When Jon R. Cohen, MD, was recently appointed managing director of health industries advisory services for PricewaterhouseCoopers LLP, he says it was "complex solution solving" that drew him to the firm. Here, he discusses trends on hospital mergers, profitability and hospitals, and his thoughts on the 2008 presidential hopefuls.
"PwC did all the business and strategic planning for stem cell research for the state of California," he says. "We did all the strategic planning for the city of New Orleans after Hurricane Katrina to help rebuild their healthcare system."
In addition, Dr. Cohen, a former health system chief medical officer, helps develop board-level strategy to transform clinical systems. He has expertise in hospital and network mergers, health information, clinical standardization, and physician relationship strategies.
Another strong reason for success was a strong commitment on the part of the boards. In some mergers it truly was the commitment on the part of the board of trustees that allowed the mergers to occur.
One driver for hospital mergers in the past was the ability to negotiate effectively with the payers-the insurance companies-because the individual hospitals had a difficult time negotiating by themselves. Larger hospitals have been able to successfully negotiate because of their size as opposed to in the past.
Now we're seeing stabilization. There are some continued acquisitions of large hospital systems, but it's nowhere near the frenzy of activity of the late 1990s, early 2000s. People are now looking to increase the revenue side. No longer are they as focused on an increase in managed care rates.
Many people are asking: How do we increase the number of patients we're seeing? How do we build better relationships with physicians to bring patients into our hospital system? What we're seeing is that increased volume increases revenue.

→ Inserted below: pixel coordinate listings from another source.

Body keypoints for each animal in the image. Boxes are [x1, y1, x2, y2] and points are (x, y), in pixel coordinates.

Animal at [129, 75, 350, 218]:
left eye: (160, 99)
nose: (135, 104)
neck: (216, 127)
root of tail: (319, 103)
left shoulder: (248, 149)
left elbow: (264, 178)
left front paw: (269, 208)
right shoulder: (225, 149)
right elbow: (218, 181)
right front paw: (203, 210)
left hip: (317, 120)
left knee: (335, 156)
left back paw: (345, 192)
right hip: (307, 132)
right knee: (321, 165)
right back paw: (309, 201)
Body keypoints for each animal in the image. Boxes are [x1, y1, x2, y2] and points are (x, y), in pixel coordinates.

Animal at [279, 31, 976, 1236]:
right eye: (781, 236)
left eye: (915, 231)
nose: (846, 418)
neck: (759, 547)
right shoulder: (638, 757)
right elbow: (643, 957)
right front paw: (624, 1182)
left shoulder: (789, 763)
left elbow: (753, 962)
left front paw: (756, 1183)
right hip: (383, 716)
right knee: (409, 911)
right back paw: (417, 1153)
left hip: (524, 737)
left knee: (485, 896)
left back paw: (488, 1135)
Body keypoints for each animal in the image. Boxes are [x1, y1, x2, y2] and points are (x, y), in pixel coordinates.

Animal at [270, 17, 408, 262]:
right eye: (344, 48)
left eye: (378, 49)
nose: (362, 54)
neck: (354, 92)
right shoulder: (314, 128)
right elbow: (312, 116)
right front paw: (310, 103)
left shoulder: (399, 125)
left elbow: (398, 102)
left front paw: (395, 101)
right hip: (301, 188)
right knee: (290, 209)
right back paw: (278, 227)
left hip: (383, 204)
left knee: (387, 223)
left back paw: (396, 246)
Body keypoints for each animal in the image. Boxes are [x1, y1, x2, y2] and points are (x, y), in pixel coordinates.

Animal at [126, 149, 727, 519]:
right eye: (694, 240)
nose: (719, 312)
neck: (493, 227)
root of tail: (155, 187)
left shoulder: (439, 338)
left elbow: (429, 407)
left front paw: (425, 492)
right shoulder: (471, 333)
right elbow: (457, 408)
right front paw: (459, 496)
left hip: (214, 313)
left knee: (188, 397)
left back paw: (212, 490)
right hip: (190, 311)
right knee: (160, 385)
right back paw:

Mostly what's happening on the hospital-system side is continued improvement in operations. In addition, hospitals are focusing on clinically integrating the present health systems. Many places have six, eight, 10 hospitals and wonder, 'how do we act more like a system on the clinical side? How do we implement quality standards across the system? Should we be full service or do we allocate different types of disease-oriented care to different hospitals in a system?' Those are the clinical changes occurring.
Q. Going forward, do you think it will be difficult for academic centers to affiliate with hospitals?
A. It will be very hard for academic medical centers to continue to affiliate with city hospitals and maintain and sustain the relationship based on the cost issue. You see that in so many of the major cities. It's a real issue relative to what's going to happen with the city or county hospital system. The unanswered question related to that is who's going to take care of the uninsured. In many of the urban centers, the uninsured are being cared for in city or county hospitals. That's a problem for the hospitals who are not city or county.